TABLE II Hosting Capacity Assessment Results with Different Station Separation Distances
PlanMean distance (km)Hosting capacity in fixed case (MW)Hosting capacity in varied case (MW)Difference (%)
A 0.87 2.14 2.36 10.28
B 2.16 3.29 3.78 14.89
C 3.05 4.54 5.37 18.28
D 4.26 6.89 8.76 27.14

Such separation significantly enhances the hosting capacity of the distribution network. Comparing the fixed and varied cases with different separation distances, we can also find that the increase of hosting capacity is even more pronounced when considering the distance-induced correlation, specifically, the hosting capacity increases about 10%-27% if the correlation is related to the geographical distance. And a higher separation distance leads to a higher increase.

3) Computational Performance

Table III provides the computational time of the Big-M and Benders decomposition algorithms with different curtailment risk levels.

TABLE III Computational Time of Big-M and Benders Decomposition Algorithms with Different Curtailment Risk Levels
AlgorithmCaseComputational time (s)
100%95%90%85%80%
Big-M Fixed 524.10 10022.26 9960.42 10054.85 10035.87
Varied 581.54 8822.91 10042.88 10110.41 10035.32
Benders Fixed 276.73 3894.39 5889.25 7094.14 7256.33
Varied 221.89 3740.02 5637.69 6716.69 7198.43

From Table III, it can be observed that the Benders decomposition algorithm significantly accelerates the overall computation progress. Specifically, the Benders decomposition algorithm is about twice as fast as the traditional Big-M algorithm in both fixed and varied cases. Compared with the full accommodation scenario (1-δ=100%), the introduction of chance constraints significantly increases the computational time. However, the variation of the curtailment risk level has little impact on the computational time of the traditional Big-M algorithm. On the contrary, the Benders decomposition algorithm is more sensitive to the curtailment risk level. A larger risk level leads to a heavier computational burden. It is understandable because a larger risk level brings more integer variables and thus increases computational costs.
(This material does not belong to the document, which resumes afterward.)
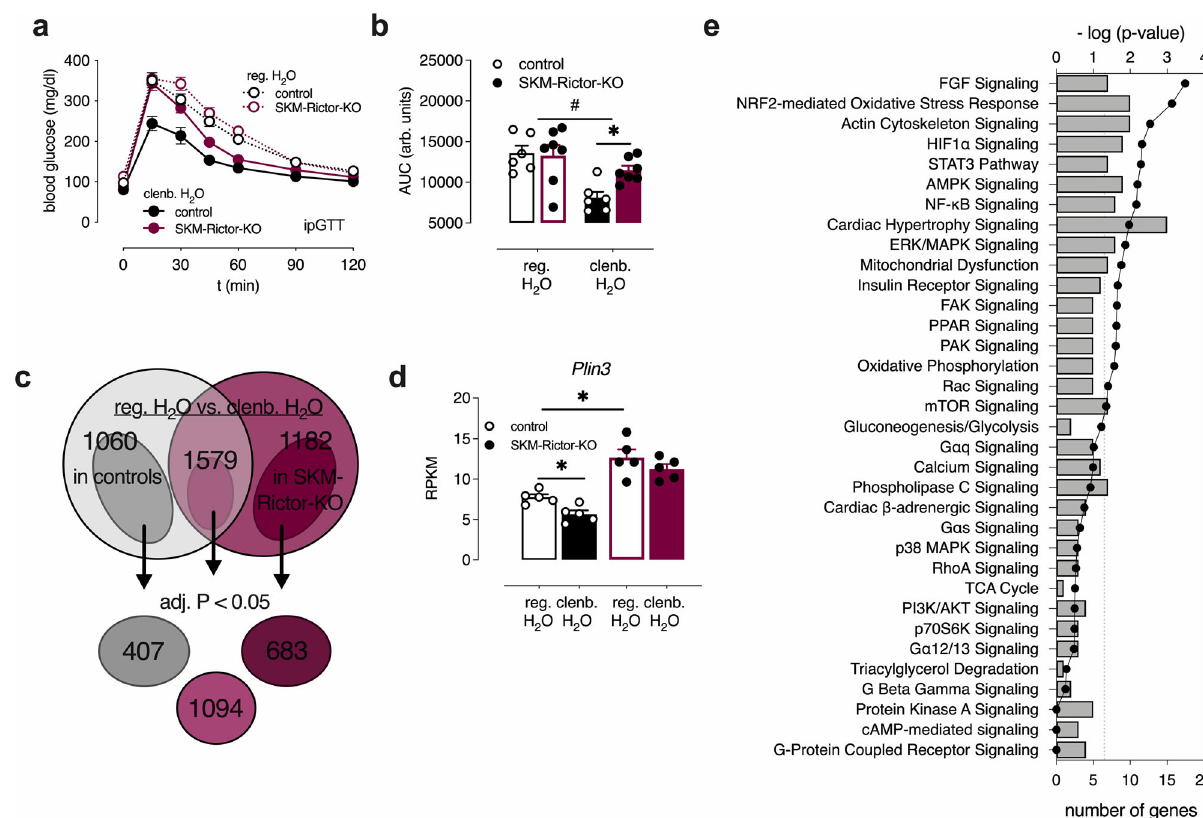
Fig. 5 Chronic clenbuterol treatment causes bene fi cial metabolic effects through SKM mTORC2 signaling. a Glucose tolerance test (GTT) with male lean control ( n = 6) and SKM-Rictor-KO mice ( n = 7, overnight fasted) after consumption of regular drinking water (reg. H 2 O) or clenbuterol-containing drinking water (clenb. H 2 O) for 5 days. b Comparison of Area under the curve (AUC) values for the data shown in a . # p < 0.05 for clenbuterol effect (two- way ANOVA); * p < 0.05 (two-way ANOVA, followed by Sidak ’ s post hoc test), p = 0.06 for clenbuterol × genotype interaction effect (two-way ANOVA). c Intersection of differentially expressed genes in SKM (gastrocnemius muscle) of control vs. SKM-Rictor-KO mice, either maintained on clenbuterol or regular drinking water ( n = 5/group). Adjusted p -value of <0.1 was used for the initial analysis to fi lter out genes that have narrowly missed statistical signi fi cance of the standard adjusted p -value < 0.05. After identifying the differentially expressed genes that were common to both groups (1579 genes) or different in control mice only (1060 genes) or SKM-Rictor-KO only (1182 genes), an adjusted p -value cutoff of 0.05 was applied to these 3 groups. d Plin3 expression levels determined by RNA-Seq analysis. *Signi fi cantly regulated by two-tailed Wald ’ s test (DESeq2) ( n = 5/group, adjusted p -value < 0.05). e Enrichment of signaling pathways of differentially expressed genes in SKM of only control mice maintained on clenbuterol vs. regular drinking water (407 genes from c ), determined via Ingenuity Pathway Analyzer (Qiagen). Data in a , b , and d are presented as means± SEM. Source data are provided as a Source data fi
Although the computational time is longer than an hour in most cases, the proposed model and algorithm are still usable for a distribution network planning problem.
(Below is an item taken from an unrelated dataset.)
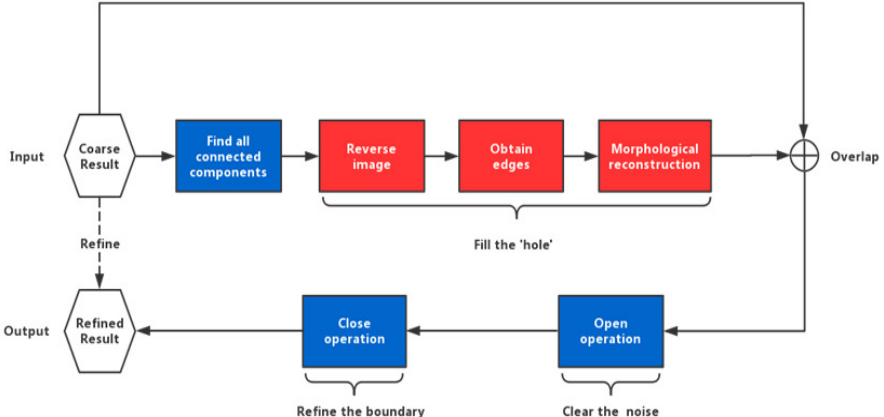
Figure 7. The pipeline of the morphological processing layer. The input (Coarse Result) is a binary image which is generated from U-net. First, all connected components of the Coarse Result are computed. Then, all ‘hole’ filling procedures (Reverse image, Obtain edges, Morphological reconstruction) are performed. Next, overlap the Coarse Result with the result of ‘hole’ filling. After that, the Open operation is performed to clear noise. In the next step, the Close operation is performed to refine the boundary of the result. Finally, the Refined Result is the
The Gaussian Copula fitting and sampling are employed on the same platform. According to our experience, the running time of the fitting and sampling program is less than 1 min, which is negligible in the whole hosting capacity assessment process.

VI. Conclusion

This paper investigates the potential of spatial correlation to improve the MHC of PV in the distribution network. At first, an exponential model is fitted to the empirical correlation of PV output samples in Suzhou, China. Then, the Gaussian Copula is employed to build the joint probability distribution of PV outputs. After that, a stochastic and chance-constrained PV hosting capacity assessment model is proposed to evaluate the impact of the spatial correlation on the PV hosting capacity, and the Benders decomposition algorithm is applied to reduce the computational cost.

Numerical results on a 59-bus rural distribution network in Suzhou, China, verify the effectiveness of the proposed model. The testing results give us four useful insights: ① it demonstrates that the correlation of PV outputs in a medium geographical size (10 km) has an exponential decay relation with the distance between two PV sites; ② it demonstrates that the correlation of PV outputs has a strong impact on the PV hosting capacity for the distribution network, specifically, the hosting capacity would be much higher when considering the relation of spatial correlation and geographical distance; ③ the curtailment risk level of PV outputs also has a significant impact on the hosting capacity; ④ the proposed hosting capacity assessment algorithm can consider the correlation among distributed PVs and figure out the hosting capacity effectively and efficiently.

Future studies include considering the temporal correlation of PV outputs, taking active distribution management and integrated energy system into account, discussing the impact of energy storage on the hosting capacity, etc.